The best way to avoid this type of problem is to use Script Debugger’s code-completion. When you type NSU and hit the completion key (F5 or esc), you will see a list of terms. When you choose NSURL (or anything else), Script Debugger checks if there are any terminology conflicts like this, and if so it adds pipe characters around the term to escape it, like this: |NSURL|.

The only catch is if you are saving the scripts as text rather than compiled – you can get caught out when you open them on another computer. If that’s likely to be the case, then the process you described of removing the use scripting additions line is the only 100% reliable method.

FWIW, NSURL is the only class name conflict I’ve seen. But there are plenty of others with parts of method names, including with Apple defined terms like error. Script Debugger’s code-completion really is your friend.

I found the source of those osax-files. I once installed SmileLab on my El Capitan computer, and that software extends standard additions.

From the dictionary on my El Capitan computer:
27

And my new computer.

Do you know of more of those Scripting Additions-additions?

The code-completion suggestion only works if you have this software installed on your development machine. However, the |NSURL| solution works fine. So I have to remember this…

I don’t think there is a difference whether you save it as scpt or as text. It’s the runtime environment that is causing the problem. On my new computer, there was no terminology conflict. However, I did some testing, and it turns out when you save the script as a Run Only App, it worked on both computers…

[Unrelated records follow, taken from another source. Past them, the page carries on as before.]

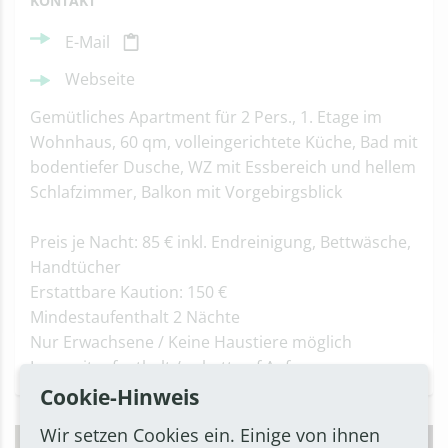
KONTAKT
E-Mail
Webseite
Gemütliches Apartment für 2 Pers., 1. Etage im
Wohnhaus, 60 qm, volleingerichtete Küche, Bad mit
bodentiefer Dusche, WZ mit Essbereich und hellem
Schlafzimmer, Balkon mit Vorgebirgsblick
Preis je Nacht: 85 € inkl. Endreinigung, Bettwäsche,
Handtücher
Erstattbare Kaution: 150 €
Mindestaufenthalt 2 Nächte
Nur Erwachsene / Keine Haustiere möglich
Langzeitaufenthalt /-rabatt auf Anfrage
Cookie-Hinweis
Wir setzen Cookies ein. Einige von ihnen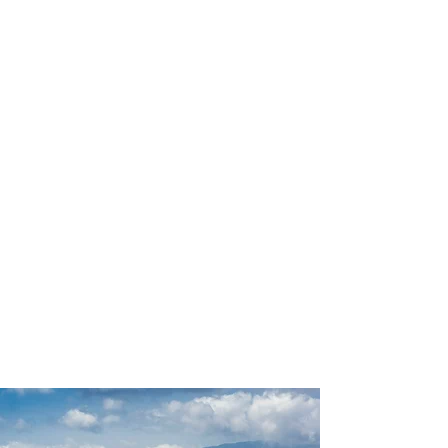
profissional para lhe ajudar a
encontrar a maneira mais confortável,
segura e econômica de hospedagem!
Comodidade e segurança.
Não perca horas da sua vida
pesquisando por hospedagem e evite
problemas que podem atrapalhar sua
estadia!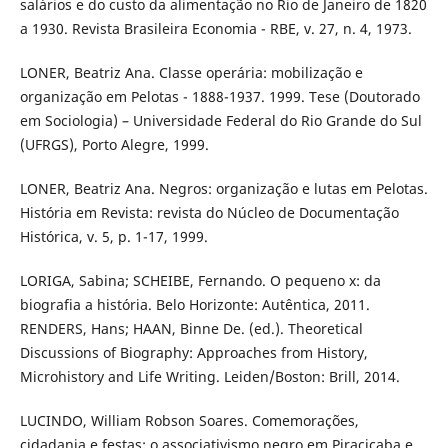
salários e do custo da alimentação no Rio de Janeiro de 1820
a 1930. Revista Brasileira Economia - RBE, v. 27, n. 4, 1973.
LONER, Beatriz Ana. Classe operária: mobilização e
organização em Pelotas - 1888-1937. 1999. Tese (Doutorado
em Sociologia) – Universidade Federal do Rio Grande do Sul
(UFRGS), Porto Alegre, 1999.
LONER, Beatriz Ana. Negros: organização e lutas em Pelotas.
História em Revista: revista do Núcleo de Documentação
Histórica, v. 5, p. 1-17, 1999.
LORIGA, Sabina; SCHEIBE, Fernando. O pequeno x: da
biografia a história. Belo Horizonte: Autêntica, 2011.
RENDERS, Hans; HAAN, Binne De. (ed.). Theoretical
Discussions of Biography: Approaches from History,
Microhistory and Life Writing. Leiden/Boston: Brill, 2014.
LUCINDO, William Robson Soares. Comemorações,
cidadania e festas: o associativismo negro em Piracicaba e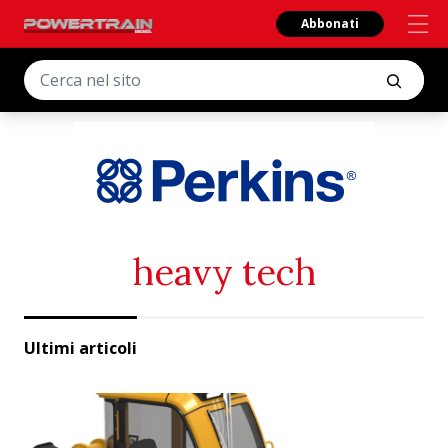
Abbonati
heavy tech
Ultimi articoli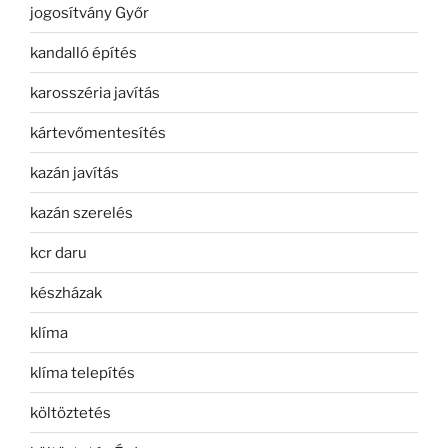
jogosítvány Győr
kandalló építés
karosszéria javítás
kártevőmentesítés
kazán javítás
kazán szerelés
kcr daru
készházak
klíma
klíma telepítés
költöztetés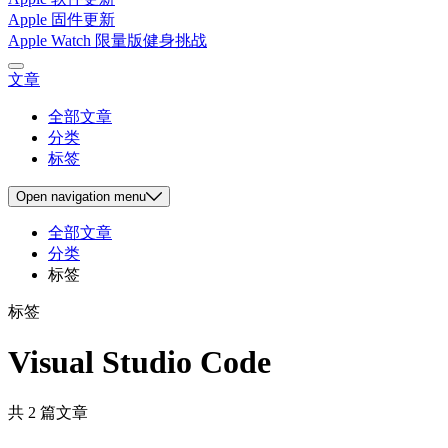
Apple 固件更新
Apple Watch 限量版健身挑战
文章
全部文章
分类
标签
Open
navigation menu
全部文章
分类
标签
标签
Visual Studio Code
共 2 篇文章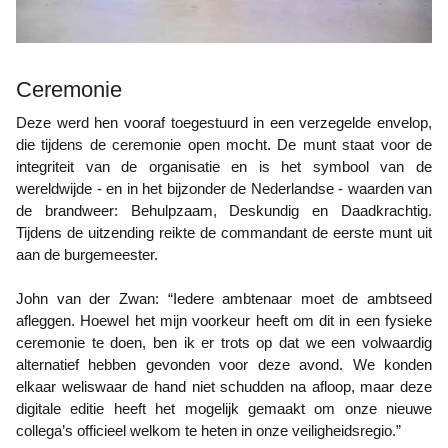
Ceremonie
Deze werd hen vooraf toegestuurd in een verzegelde envelop,
die tijdens de ceremonie open mocht. De munt staat voor de
integriteit van de organisatie en is het symbool van de
wereldwijde - en in het bijzonder de Nederlandse - waarden van
de brandweer: Behulpzaam, Deskundig en Daadkrachtig.
Tijdens de uitzending reikte de commandant de eerste munt uit
aan de burgemeester.
John van der Zwan: “Iedere ambtenaar moet de ambtseed
afleggen. Hoewel het mijn voorkeur heeft om dit in een fysieke
ceremonie te doen, ben ik er trots op dat we een volwaardig
alternatief hebben gevonden voor deze avond. We konden
elkaar weliswaar de hand niet schudden na afloop, maar deze
digitale editie heeft het mogelijk gemaakt om onze nieuwe
collega’s officieel welkom te heten in onze veiligheidsregio.”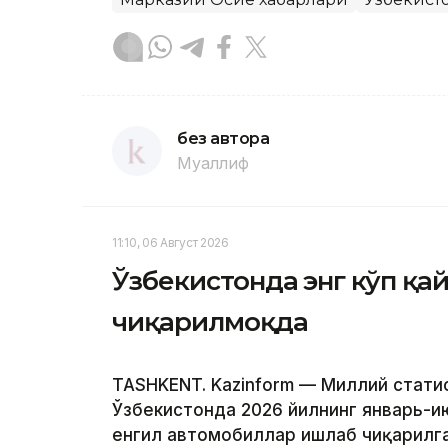
без автора
Муаллиф
11:10, 06 Август 2026
Ўзбекистонда энг кўп қ
чиқарилмоқда
TASHKENT. Kazinform — Миллий стати
Ўзбекистонда 2026 йилнинг январь-и
енгил автомобиллар ишлаб чиқарилга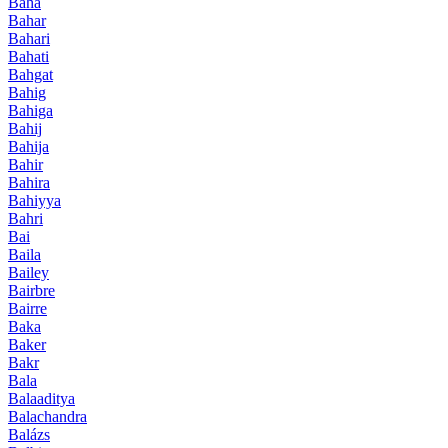
Baha
Bahar
Bahari
Bahati
Bahgat
Bahig
Bahiga
Bahij
Bahija
Bahir
Bahira
Bahiyya
Bahri
Bai
Baila
Bailey
Bairbre
Bairre
Baka
Baker
Bakr
Bala
Balaaditya
Balachandra
Balázs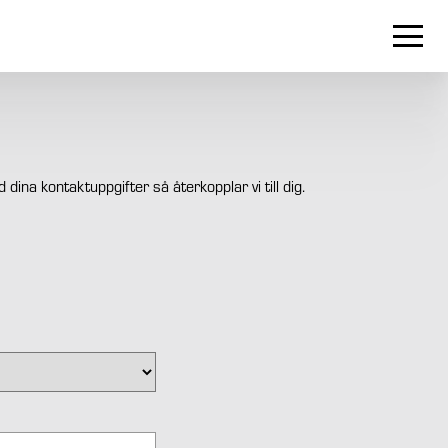
ina kontaktuppgifter så återkopplar vi till dig.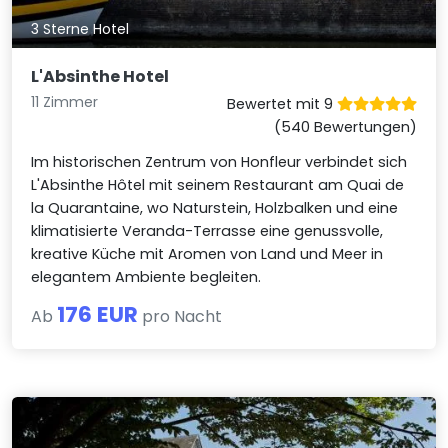
3 Sterne Hotel
L'Absinthe Hotel
11 Zimmer
Bewertet mit 9
(540 Bewertungen)
Im historischen Zentrum von Honfleur verbindet sich
L'Absinthe Hôtel mit seinem Restaurant am Quai de
la Quarantaine, wo Naturstein, Holzbalken und eine
klimatisierte Veranda-Terrasse eine genussvolle,
kreative Küche mit Aromen von Land und Meer in
elegantem Ambiente begleiten.
176 EUR
Ab
pro Nacht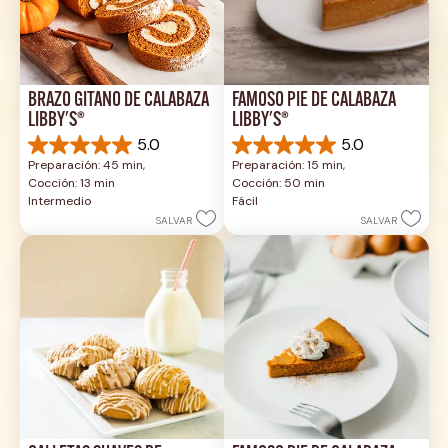
BRAZO GITANO DE CALABAZA 
FAMOSO PIE DE CALABAZA 
LIBBY'S®
LIBBY'S®
5.0
5.0
5.0
5.0
Preparación: 45 min, 
Preparación: 15 min, 
de
de
Cocción: 13 min
Cocción: 50 min
5
5
Intermedio
Fácil
estrellas.
estrellas.
SALVAR
SALVAR
1
2
reseña
reseñas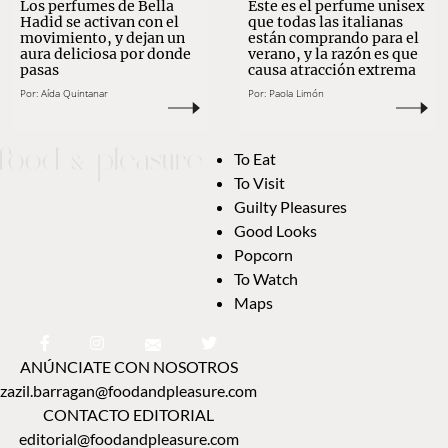
Los perfumes de Bella
Este es el perfume unisex
Hadid se activan con el
que todas las italianas
movimiento, y dejan un
están comprando para el
aura deliciosa por donde
verano, y la razón es que
pasas
causa atracción extrema
Por:
Aída Quintanar
Por:
Paola Limón
To Eat
To Visit
Guilty Pleasures
Good Looks
Popcorn
To Watch
Maps
ANÚNCIATE CON NOSOTROS
zazil.barragan@foodandpleasure.com
CONTACTO EDITORIAL
editorial@foodandpleasure.com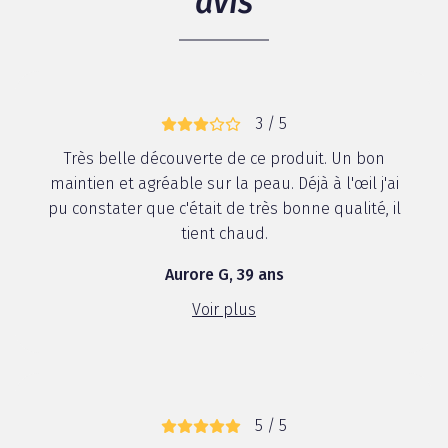
avis
3 / 5
Très belle découverte de ce produit. Un bon
maintien et agréable sur la peau. Déjà à l'œil j'ai
pu constater que c'était de très bonne qualité, il
tient chaud.
Aurore G, 39 ans
Voir plus
5 / 5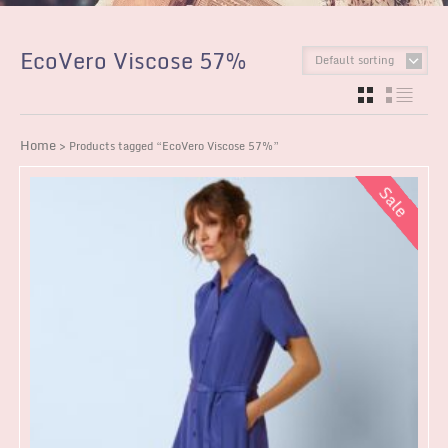
EcoVero Viscose 57%
Default sorting
GRID
LIST
Home
> Products tagged “EcoVero Viscose 57%”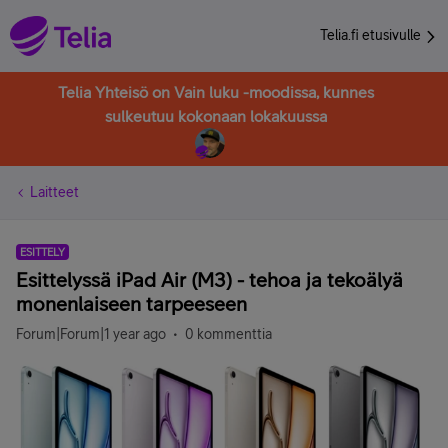
Telia.fi etusivulle
Telia Yhteisö on Vain luku -moodissa, kunnes
sulkeutuu kokonaan lokakuussa
Laitteet
ESITTELY
Esittelyssä iPad Air (M3) - tehoa ja tekoälyä
monenlaiseen tarpeeseen
Forum|Forum|1 year ago
0 kommenttia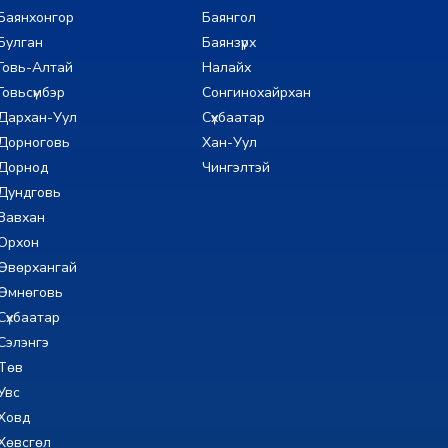
Баянхонгор
Баянгол
Булган
Баянзүрх
Говь-Алтай
Налайх
Говьсүмбэр
Сонгинохайрхан
Дархан-Уул
Сүхбаатар
Дорноговь
Хан-Уул
Дорнод
Чингэлтэй
Дундговь
Завхан
Орхон
Өвөрхангай
Өмнөговь
Сүхбаатар
Сэлэнгэ
Төв
Увс
Ховд
Хөвсгөл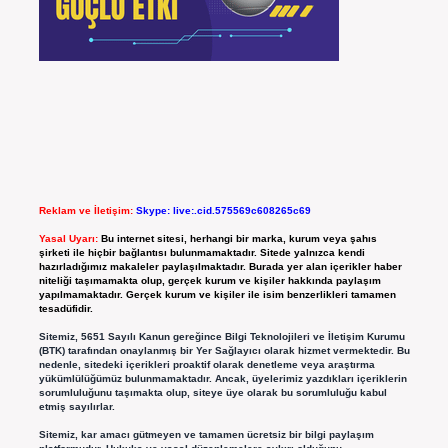
Reklam ve İletişim:
Skype: live:.cid.575569c608265c69
Yasal Uyarı:
Bu internet sitesi, herhangi bir marka, kurum veya şahıs
şirketi ile hiçbir bağlantısı bulunmamaktadır. Sitede yalnızca kendi
hazırladığımız makaleler paylaşılmaktadır. Burada yer alan içerikler haber
niteliği taşımamakta olup, gerçek kurum ve kişiler hakkında paylaşım
yapılmamaktadır. Gerçek kurum ve kişiler ile isim benzerlikleri tamamen
tesadüfidir.
Sitemiz, 5651 Sayılı Kanun gereğince Bilgi Teknolojileri ve İletişim Kurumu
(BTK) tarafından onaylanmış bir Yer Sağlayıcı olarak hizmet vermektedir. Bu
nedenle, sitedeki içerikleri proaktif olarak denetleme veya araştırma
yükümlülüğümüz bulunmamaktadır. Ancak, üyelerimiz yazdıkları içeriklerin
sorumluluğunu taşımakta olup, siteye üye olarak bu sorumluluğu kabul
etmiş sayılırlar.
Sitemiz, kar amacı gütmeyen ve tamamen ücretsiz bir bilgi paylaşım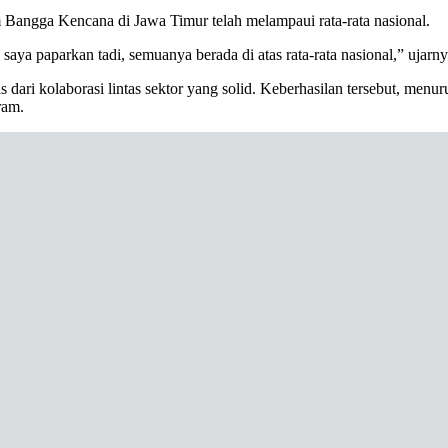
Bangga Kencana di Jawa Timur telah melampaui rata-rata nasional.
ya paparkan tadi, semuanya berada di atas rata-rata nasional,” ujarny
s dari kolaborasi lintas sektor yang solid. Keberhasilan tersebut, menu
ram.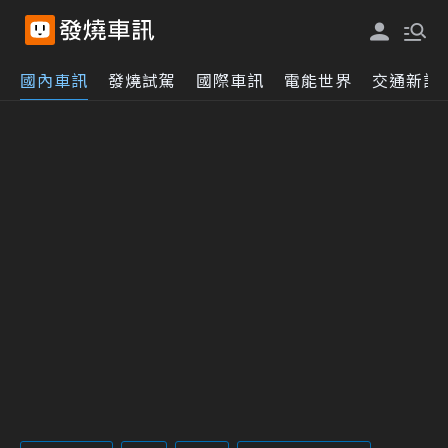
國內車訊
發燒試駕
國際車訊
電能世界
交通新訊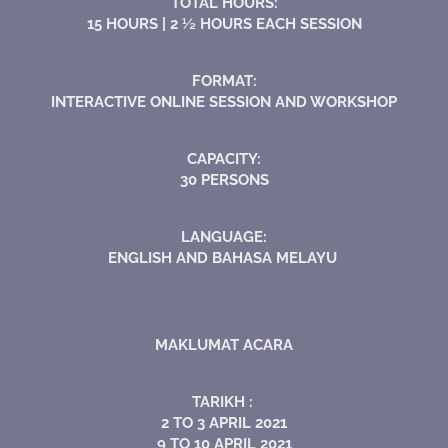
TOTAL HOURS:
15 HOURS | 2 ½ HOURS EACH SESSION
FORMAT:
INTERACTIVE ONLINE SESSION AND WORKSHOP
CAPACITY:
30 PERSONS
LANGUAGE:
ENGLISH AND BAHASA MELAYU
MAKLUMAT ACARA
TARIKH :
2 TO 3 APRIL 2021
9 TO 10 APRIL 2021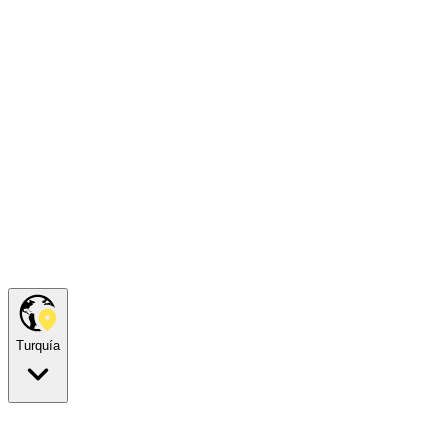
Turquía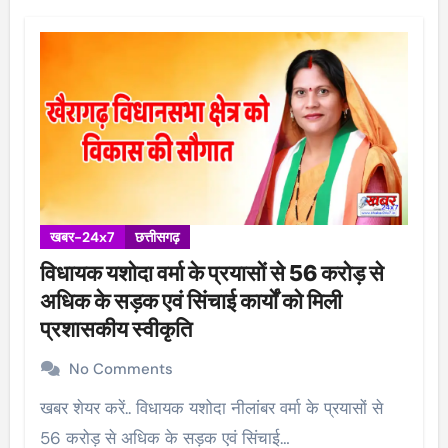
खबर-24x7
छत्तीसगढ़
विधायक यशोदा वर्मा के प्रयासों से 56 करोड़ से
अधिक के सड़क एवं सिंचाई कार्यों को मिली
प्रशासकीय स्वीकृति
No Comments
खबर शेयर करें.. विधायक यशोदा नीलांबर वर्मा के प्रयासों से
56 करोड़ से अधिक के सड़क एवं सिंचाई…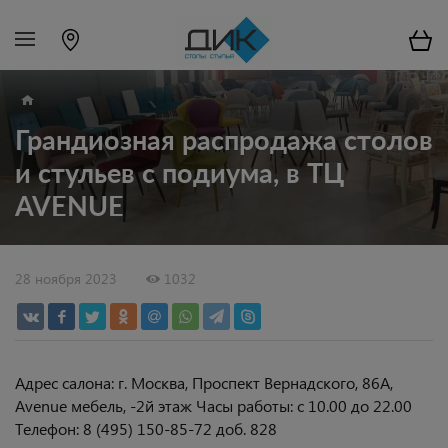
Грандиозная распродажа столов
и стульев с подиума, в ТЦ
AVENUE
28 ноября 2023
1032
Адрес салона: г. Москва, Проспект Вернадского, 86А,
Avenue мебель, -2й этаж Часы работы: с 10.00 до 22.00
Телефон: 8 (495) 150-85-72 доб. 828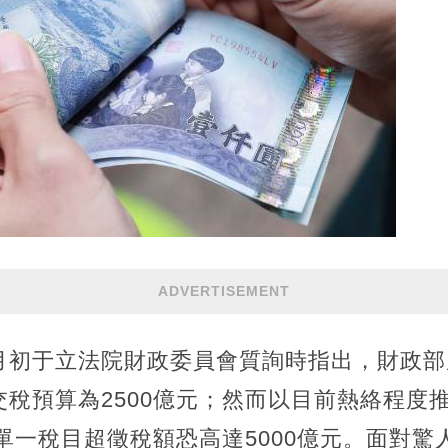
ADVERTISEMENT
初于立法院財政委員會質詢時指出，財政部原
稅預算為2500億元；然而以目前熱絡程度
，單一稅目超徵稅額恐高達5000億元。面對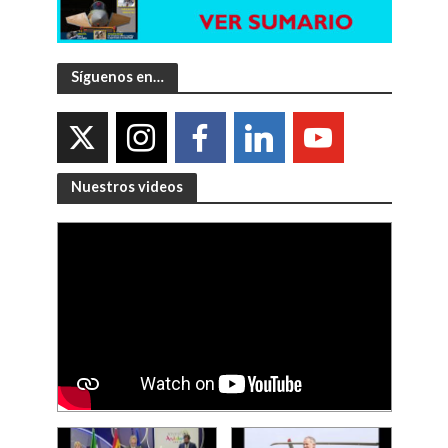
Síguenos en…
Nuestros videos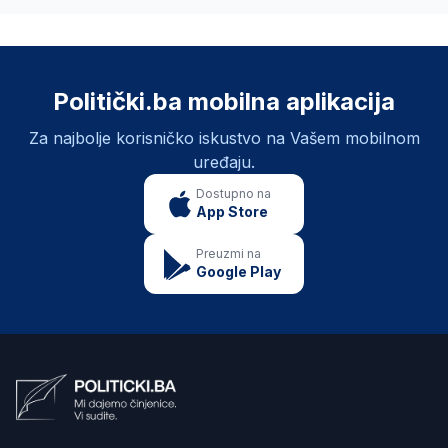
Politički.ba mobilna aplikacija
Za najbolje korisničko iskustvo na Vašem mobilnom
uređaju.
Dostupno na
App Store
Preuzmi na
Google Play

The only solution is to know what stuff can be installed, and test this. And wrap NSURL with pipes :wink:

Thanks for the info: I’m sure going to use autocompletion more often now :slight_smile:

If you had saved as a .scpt file on your development machine, when you opened it on the other machine, the AppleScript compiler would have recognised the clash when it decompiled it and added the pipes for you. This is standard behavior when a variable name conflicts with an AppleScript term.